When Corporations Rule the World
- Author: David Korten
- Language: English
- Publisher: Kumarian Press
- Publication date: 1995
- ISBN: 1-887208-00-3
- OCLC: 32508180
- Dewey Decimal: 322/.3 20
- LC Class: HD2326 .K647 1995

= When Corporations Rule the World =

1995 book by David Korten

When Corporations Rule the World is a 1995 non-fiction book by David Korten. Korten examines the evolution of corporations in the United States and argues that "corporate libertarians" have "twisted" the ideas of Adam Smith's view of the role of private companies.

Korten critiques current methods of economic development led by the Bretton Woods institutions and asserts his desire to rebalance the power of multinational corporations with concern for environmental sustainability and what he terms "people-centered development". He advocates a 50% tax on advertising.

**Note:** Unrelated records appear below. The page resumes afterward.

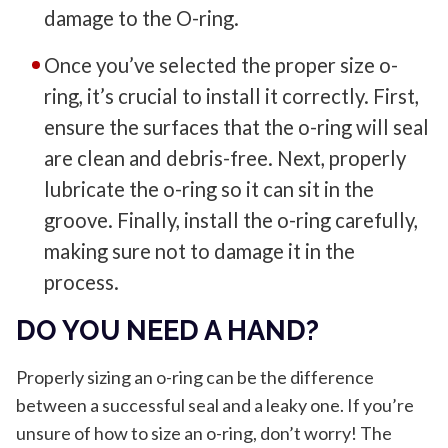
damage to the O-ring.
Once you’ve selected the proper size o-
ring, it’s crucial to install it correctly. First,
ensure the surfaces that the o-ring will seal
are clean and debris-free. Next, properly
lubricate the o-ring so it can sit in the
groove. Finally, install the o-ring carefully,
making sure not to damage it in the
process.
DO YOU NEED A HAND?
Properly sizing an o-ring can be the difference
between a successful seal and a leaky one. If you’re
unsure of how to size an o-ring, don’t worry! The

Korten criticises consumerism, market deregulation, free trade, privatization and what he sees as the global consolidation of corporate power. Above all he rejects any focus on money as the purpose of economic life. His prescriptions include excluding corporations from political participation, increased state and global control of international corporations and finance, rendering financial speculation unprofitable and creating local economies that rely on local resources, rather than international trade.

==Responses==
In a review of the book in Left Business Observer #71 in January 1996, Doug Henwood observed:

[Korten] offers a vision of "a market economy composed primarily, though not exclusively, of family enterprises, small-scale co-ops, worker-owned firms, and neighborhood and municipal corporations." Much of this is desirable. But it would be impossible to run a complex economy on this scale only; it's easy to imagine furniture being made this way, but not trains and computers. If Korten means to do away with trains and computers, he should tell us.